What you should do: Find the string "MUHURI" in the entries and copy each line that has it.

Dataset entries:

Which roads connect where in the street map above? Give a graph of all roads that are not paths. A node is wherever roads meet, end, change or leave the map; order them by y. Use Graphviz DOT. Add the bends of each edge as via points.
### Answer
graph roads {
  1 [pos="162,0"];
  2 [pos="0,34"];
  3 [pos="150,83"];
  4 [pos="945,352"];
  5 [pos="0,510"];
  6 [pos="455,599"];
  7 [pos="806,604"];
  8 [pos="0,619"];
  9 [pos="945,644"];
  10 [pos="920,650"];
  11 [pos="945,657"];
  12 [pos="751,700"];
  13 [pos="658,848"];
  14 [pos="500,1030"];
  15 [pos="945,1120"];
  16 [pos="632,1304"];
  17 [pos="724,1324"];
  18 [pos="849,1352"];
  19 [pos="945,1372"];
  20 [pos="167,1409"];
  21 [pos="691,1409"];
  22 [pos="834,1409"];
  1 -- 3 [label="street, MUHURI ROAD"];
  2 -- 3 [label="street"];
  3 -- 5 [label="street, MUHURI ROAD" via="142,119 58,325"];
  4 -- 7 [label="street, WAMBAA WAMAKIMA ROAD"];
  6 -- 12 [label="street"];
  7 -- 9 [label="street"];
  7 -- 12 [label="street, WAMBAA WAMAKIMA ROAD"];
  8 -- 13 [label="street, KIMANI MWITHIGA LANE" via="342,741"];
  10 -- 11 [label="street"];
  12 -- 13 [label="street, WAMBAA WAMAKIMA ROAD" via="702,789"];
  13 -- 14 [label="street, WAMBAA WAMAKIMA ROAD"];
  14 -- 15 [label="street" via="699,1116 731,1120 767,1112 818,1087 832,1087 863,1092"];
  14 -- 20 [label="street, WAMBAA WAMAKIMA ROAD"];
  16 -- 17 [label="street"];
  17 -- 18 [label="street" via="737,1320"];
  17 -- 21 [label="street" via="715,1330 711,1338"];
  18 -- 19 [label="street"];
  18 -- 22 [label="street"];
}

Result below:
  1 -- 3 [label="street, MUHURI ROAD"];
  3 -- 5 [label="street, MUHURI ROAD" via="142,119 58,325"];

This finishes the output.